Risks rise substantially for APAC banks, but credit profiles remain broadly intact – Moody’s | Daily News

Risks rise substantially for APAC banks, but credit profiles remain broadly intact – Moody’s

Eugene Tarzimanov
Eugene Tarzimanov

Moody’s Investors Service says in a new report that despite substantial risks, Asia-Pacific banks’ Credit worthiness should remain largely intact through the current economic downturn.

“We expect asset quality to deteriorate significantly as economic conditions remain weak, while profitability will take a hit from rising credit costs and declining margins,” Eugene Tarzimanov, a Moody’s Vice President and Senior Credit Officer said.

Moody’s expects problem loans will double on average across the 14 APAC economies by 2022. “Based on our financial and econometric models, we project that problem loans (NPLs) will double on average across the 14 APAC economies by 2022. Banks in India and Thailand will see the largest increases in NPLs due to the greater severity of economic shocks to their economies and the historically poor performance of certain loan types.”
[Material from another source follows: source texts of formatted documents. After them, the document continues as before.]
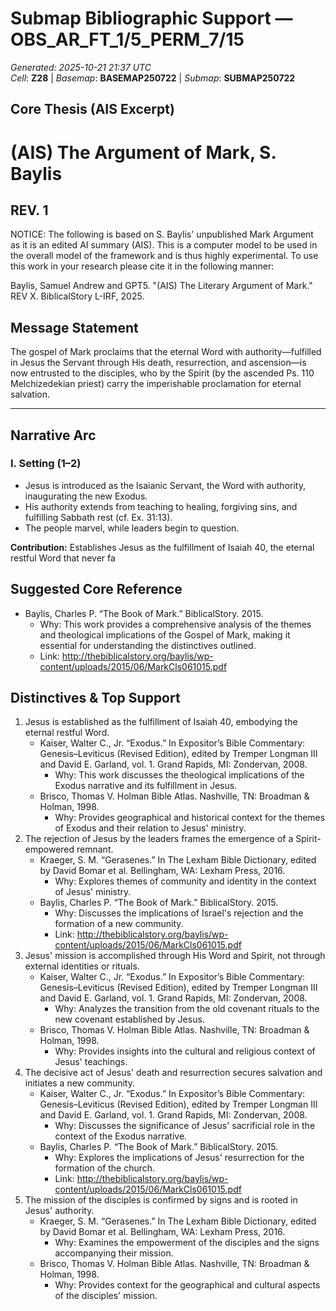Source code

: # Submap Bibliographic Support — OBS_AR_FT_1/5_PERM_7/15
_Generated: 2025-10-21 21:37 UTC_  
_Cell_: **Z28**   |   _Basemap_: **BASEMAP250722**   |   _Submap_: **SUBMAP250722**

## Core Thesis (AIS Excerpt)
# (AIS) The Argument of Mark, S. Baylis
## REV. 1


NOTICE: The following is based on S. Baylis' unpublished Mark Argument as it is an edited AI summary (AIS). This is a computer model to be used in the overall model of the framework and is thus highly experimental. To use this work in your research please cite it in the following manner:

Baylis, Samuel Andrew and GPT5. "(AIS) The Literary Argument of Mark." REV X. BiblicalStory L-IRF, 2025.


## Message Statement
The gospel of Mark proclaims that the eternal Word with authority—fulfilled in Jesus the Servant through His death, resurrection, and ascension—is now entrusted to the disciples, who by the Spirit (by the ascended Ps. 110 Melchizedekian priest) carry the imperishable proclamation for eternal salvation.

---

## Narrative Arc

### I. Setting (1–2)
- Jesus is introduced as the Isaianic Servant, the Word with authority, inaugurating the new Exodus.  
- His authority extends from teaching to healing, forgiving sins, and fulfilling Sabbath rest (cf. Ex. 31:13).  
- The people marvel, while leaders begin to question.  

**Contribution:** Establishes Jesus as the fulfillment of Isaiah 40, the eternal restful Word that never fa

## Suggested Core Reference
- Baylis, Charles P. “The Book of Mark.” BiblicalStory. 2015.
  - Why: This work provides a comprehensive analysis of the themes and theological implications of the Gospel of Mark, making it essential for understanding the distinctives outlined.
  - Link: http://thebiblicalstory.org/baylis/wp-content/uploads/2015/06/MarkCls061015.pdf

## Distinctives & Top Support
1. Jesus is established as the fulfillment of Isaiah 40, embodying the eternal restful Word.
   - Kaiser, Walter C., Jr. “Exodus.” In Expositor’s Bible Commentary: Genesis–Leviticus (Revised Edition), edited by Tremper Longman III and David E. Garland, vol. 1. Grand Rapids, MI: Zondervan, 2008.
     - Why: This work discusses the theological implications of the Exodus narrative and its fulfillment in Jesus.
   - Brisco, Thomas V. Holman Bible Atlas. Nashville, TN: Broadman & Holman, 1998.
     - Why: Provides geographical and historical context for the themes of Exodus and their relation to Jesus' ministry.
2. The rejection of Jesus by the leaders frames the emergence of a Spirit-empowered remnant.
   - Kraeger, S. M. “Gerasenes.” In The Lexham Bible Dictionary, edited by David Bomar et al. Bellingham, WA: Lexham Press, 2016.
     - Why: Explores themes of community and identity in the context of Jesus' ministry.
   - Baylis, Charles P. “The Book of Mark.” BiblicalStory. 2015.
     - Why: Discusses the implications of Israel's rejection and the formation of a new community.
     - Link: http://thebiblicalstory.org/baylis/wp-content/uploads/2015/06/MarkCls061015.pdf
3. Jesus' mission is accomplished through His Word and Spirit, not through external identities or rituals.
   - Kaiser, Walter C., Jr. “Exodus.” In Expositor’s Bible Commentary: Genesis–Leviticus (Revised Edition), edited by Tremper Longman III and David E. Garland, vol. 1. Grand Rapids, MI: Zondervan, 2008.
     - Why: Analyzes the transition from the old covenant rituals to the new covenant established by Jesus.
   - Brisco, Thomas V. Holman Bible Atlas. Nashville, TN: Broadman & Holman, 1998.
     - Why: Provides insights into the cultural and religious context of Jesus' teachings.
4. The decisive act of Jesus' death and resurrection secures salvation and initiates a new community.
   - Kaiser, Walter C., Jr. “Exodus.” In Expositor’s Bible Commentary: Genesis–Leviticus (Revised Edition), edited by Tremper Longman III and David E. Garland, vol. 1. Grand Rapids, MI: Zondervan, 2008.
     - Why: Discusses the significance of Jesus' sacrificial role in the context of the Exodus narrative.
   - Baylis, Charles P. “The Book of Mark.” BiblicalStory. 2015.
     - Why: Explores the implications of Jesus' resurrection for the formation of the church.
     - Link: http://thebiblicalstory.org/baylis/wp-content/uploads/2015/06/MarkCls061015.pdf
5. The mission of the disciples is confirmed by signs and is rooted in Jesus' authority.
   - Kraeger, S. M. “Gerasenes.” In The Lexham Bible Dictionary, edited by David Bomar et al. Bellingham, WA: Lexham Press, 2016.
     - Why: Examines the empowerment of the disciples and the signs accompanying their mission.
   - Brisco, Thomas V. Holman Bible Atlas. Nashville, TN: Broadman & Holman, 1998.
     - Why: Provides context for the geographical and cultural aspects of the disciples' mission.
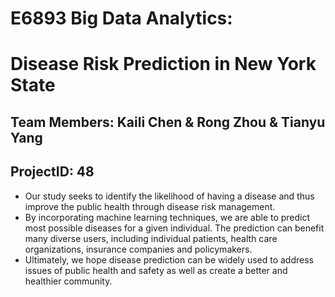 # E6893 Big Data Analytics:

# Disease Risk Prediction in New York State

## Team Members: Kaili Chen & Rong Zhou & Tianyu Yang

## ProjectID: 48

* Our study seeks to identify the likelihood of having a disease and thus improve the public health through disease risk management. 
* By incorporating machine learning techniques, we are able to predict most possible diseases for a given individual. The prediction can benefit many diverse users, including individual patients, health care organizations, insurance companies and policymakers. 
* Ultimately, we hope disease prediction can be widely used to address issues of public health and safety as well as create a better and healthier community.
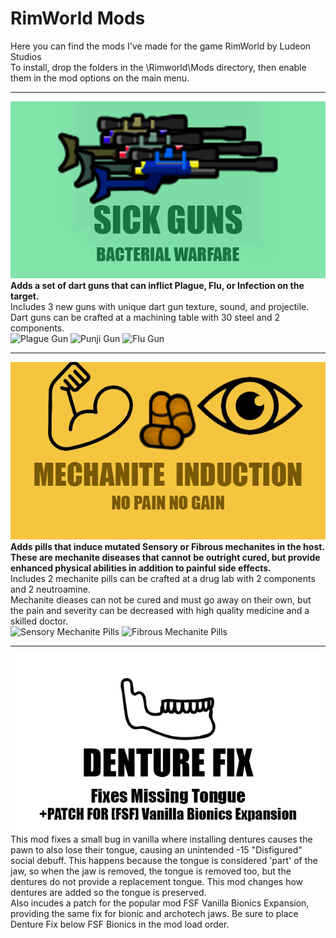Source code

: # RimWorld Mods
Here you can find the mods I've made for the game RimWorld by Ludeon Studios  
To install, drop the folders in the \Rimworld\Mods directory, then enable them in the mod options on the main menu.   
___
![Sick Guns Bacterial Warfare](SickGun/About/Preview.png)  
**Adds a set of dart guns that can inflict Plague, Flu, or Infection on the target.**  
Includes 3 new guns with unique dart gun texture, sound, and projectile.  
Dart guns can be crafted at a machining table with 30 steel and 2 components.  
![Plague Gun](SickGun/plaguepreview.gif)
![Punji Gun](SickGun/punjipreview.gif)
![Flu Gun](SickGun/flupreview.gif)
___
![Mechanite Pills](MechanitePills/About/Preview.png)  
**Adds pills that induce mutated Sensory or Fibrous mechanites in the host. These are mechanite diseases that cannot be outright cured, but provide enhanced physical abilities in addition to painful side effects.**  
Includes 2 mechanite pills can be crafted at a drug lab with 2 components and 2 neutroamine.  
Mechanite dieases can not be cured and must go away on their own, but the pain and severity can be decreased with high quality medicine and a skilled doctor.  
![Sensory Mechanite Pills](MechanitePills/senspillpreview.gif)
![Fibrous Mechanite Pills](MechanitePills/fibrpillpreview.gif)
___
![Denture Fix](DentureFix/About/Preview.png)  
This mod fixes a small bug in vanilla where installing dentures causes the pawn to also lose their tongue, causing an unintended -15 "Disfigured" social debuff. This happens because the tongue is considered 'part' of the jaw, so when the jaw is removed, the tongue is removed too, but the dentures do not provide a replacement tongue. This mod changes how dentures are added so the tongue is preserved.   
Also incudes a patch for the popular mod FSF Vanilla Bionics Expansion, providing the same fix for bionic and archotech jaws. Be sure to place Denture Fix below FSF Bionics in the mod load order.
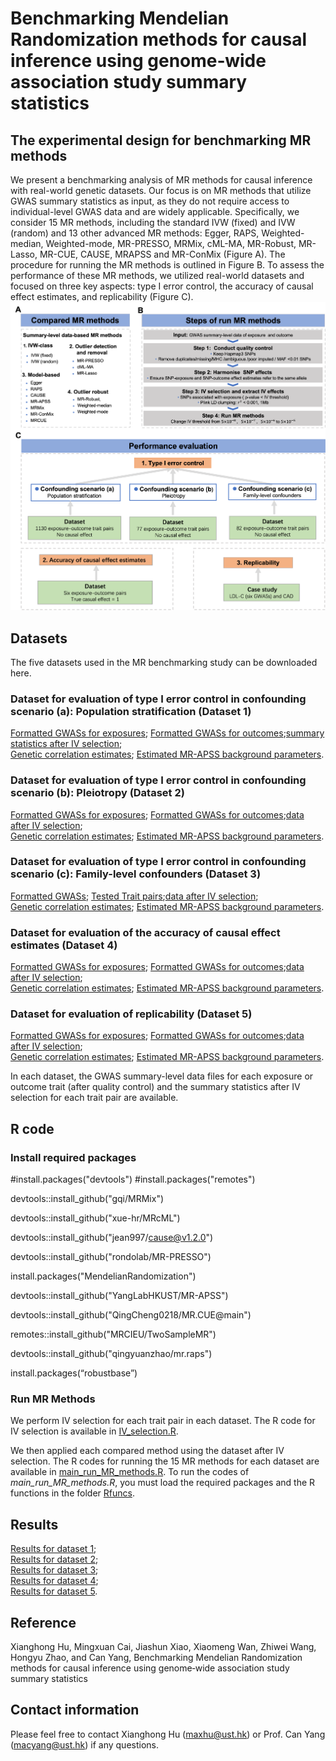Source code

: # Benchmarking Mendelian Randomization methods for causal inference using genome‐wide association study summary statistics
## The experimental design for benchmarking MR methods
We present a benchmarking analysis of MR methods for causal inference with real-world genetic datasets. Our focus is on MR methods that utilize GWAS summary statistics as input, as they do not require access to individual-level GWAS data and are widely applicable. Specifically, we consider 15 MR methods, including the standard IVW (fixed) and IVW (random) and 13 other advanced MR methods: Egger, RAPS,  Weighted-median, Weighted-mode, MR-PRESSO, MRMix, cML-MA, MR-Robust, MR-Lasso, MR-CUE, CAUSE, MRAPSS and MR-ConMix (Figure A). The procedure for running the MR methods is outlined in Figure B.  To assess the performance of these MR methods, we utilized real-world datasets and focused on three key aspects: type I error control, the accuracy of causal effect estimates, and replicability (Figure C).
![My Image](BenchmarkingDesign.png)
## Datasets
The five datasets used in the MR benchmarking study can be downloaded here.
### Dataset for evaluation of type I error control in confounding scenario (a): Population stratification (Dataset 1)
[Formatted GWASs for exposures](); [Formatted GWASs for outcomes]();[summary statistics after IV selection]();  
[Genetic correlation estimates](); [Estimated MR-APSS background parameters]().

### Dataset for evaluation of type I error control in confounding scenario (b): Pleiotropy (Dataset 2)
[Formatted GWASs for exposures](); [Formatted GWASs for outcomes]();[data after IV selection]();  
[Genetic correlation estimates](); [Estimated MR-APSS background parameters]().

### Dataset for evaluation of type I error control in confounding scenario (c): Family-level confounders (Dataset 3)
[Formatted GWASs](); [Tested Trait pairs]();[data after IV selection]();  
[Genetic correlation estimates](); [Estimated MR-APSS background parameters]().

### Dataset for evaluation of the accuracy of causal effect estimates (Dataset 4)
[Formatted GWASs for exposures](); [Formatted GWASs for outcomes]();[data after IV selection]();  
[Genetic correlation estimates](); [Estimated MR-APSS background parameters]().

### Dataset for evaluation of replicability (Dataset 5)
[Formatted GWASs for exposures](); [Formatted GWASs for outcomes]();[data after IV selection]();  
[Genetic correlation estimates](); [Estimated MR-APSS background parameters]().


In each dataset, the GWAS summary-level data files for each exposure or outcome trait (after quality control) and the summary statistics after IV selection for each trait pair are available.

## R code
### Install required packages
#install.packages("devtools")
#install.packages("remotes")

devtools::install_github("gqi/MRMix")

devtools::install_github("xue-hr/MRcML")

devtools::install_github("jean997/cause@v1.2.0")

devtools::install_github("rondolab/MR-PRESSO")

install.packages("MendelianRandomization")

devtools::install_github("YangLabHKUST/MR-APSS")

devtools::install_github("QingCheng0218/MR.CUE@main")

remotes::install_github("MRCIEU/TwoSampleMR")

devtools::install_github("qingyuanzhao/mr.raps")

install.packages(“robustbase”)

### Run MR Methods
We perform IV selection for each trait pair in each dataset.
The R code for IV selection is available in [IV_selection.R](https://github.com/YangLabHKUST/MRbenchmarking/blob/main/IV_selection.R).

We then applied each compared method using the dataset after IV selection.
The R codes for running the 15 MR methods for each dataset are available in [main_run_MR_methods.R](https://github.com/YangLabHKUST/MRbenchmarking/blob/main/main_run_MR_methods.R).
To run the codes of *main_run_MR_methods.R*, you must load the required packages and the R functions in the folder [Rfuncs](https://github.com/YangLabHKUST/MRbenchmarking/tree/main/Rfuncs). 

## Results
[Results for dataset 1]();  
[Results for dataset 2]();  
[Results for dataset 3]();  
[Results for dataset 4]();  
[Results for dataset 5](). 

## Reference
Xianghong Hu, Mingxuan Cai, Jiashun Xiao, Xiaomeng Wan, Zhiwei Wang, Hongyu Zhao, and Can Yang, Benchmarking Mendelian Randomization methods for causal inference using genome‐wide association study summary statistics

## Contact information
Please feel free to contact Xianghong Hu (maxhu@ust.hk) or Prof. Can Yang (macyang@ust.hk) if any questions.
“Our analysis is focused on cumulative outcomes at the end of 2022, rather than the precise timing of NPL formation, because various loan moratoriums implemented in response to the pandemic will delay the recognition of problem loans.”

In APAC economies, government guarantees and other support schemes will curb buildups in NPLs. Governments have implemented various support measures to lessen the economic impact of the pandemic. Among the 14 APAC banking systems, TCE ratios will decline the most significantly in Sri Lanka and India due to the severity of economic shocks to the countries, banks’ weaker starting solvency metrics, and historically weak underwriting. By contrast, capitalization will strengthen in Indonesia as a result of banks’ strong profitability. “We expect GDP will contract or significantly slow in 2020 in APAC economies, followed by recoveries in 2021 that will generally result in GDP remaining below its pre-pandemic level. We project that India, Thailand, Hong Kong and the Philippines will face the most significant GDP contraction in 2020, while China will be among the few countries that will avoid a recession thanks to ongoing policy support and decisive measures to contain the coronavirus outbreak.”

As such, asset risks for banks will grow substantially. Loans that will deteriorate the most in quality include unsecured personal loans, vehicle loans and loans to small and medium sized enterprises (SME) and large corporate active in industries disrupted by the pandemic the most, such as transportation, hospitality, leisure, retail and some commodities.

Changes in capital ratios will vary significantly among individual banks. TCE ratios at the majority of rated banks in India, Thailand and Sri Lanka will plunge by more than 200 basis points by 2022, while in other economies, the proportion of such weak performers will range from 10% to 30% of rated banks (Exhibit 8). In Malaysia, no bank will lose more than 100 basis points of TCE.

Meanwhile, rising credit costs and a 5%-10% drop in pre-provision income amid falling interest rates will drive a significant deterioration in profitability in coming years.

“In line with weak operating conditions, we expect capital ratios will decline at 78% of the 218 rated APAC banks by the end of 2022 from the end of 2019,” adds Tarzimanov.

“However, the decline at most rated banks will not be significant enough to prompt a change in our views on fundamental creditworthiness, which also take into account other factors such as profitability, asset quality, funding and liquidity.”

In some economies, government guarantees and other support schemes will curb buildups in NPLs. Among other measures, government guarantees for SME loans are a key part of efforts to protect jobs and ultimately public consumption. However, they will provide a limited boost to capital for banks in APAC.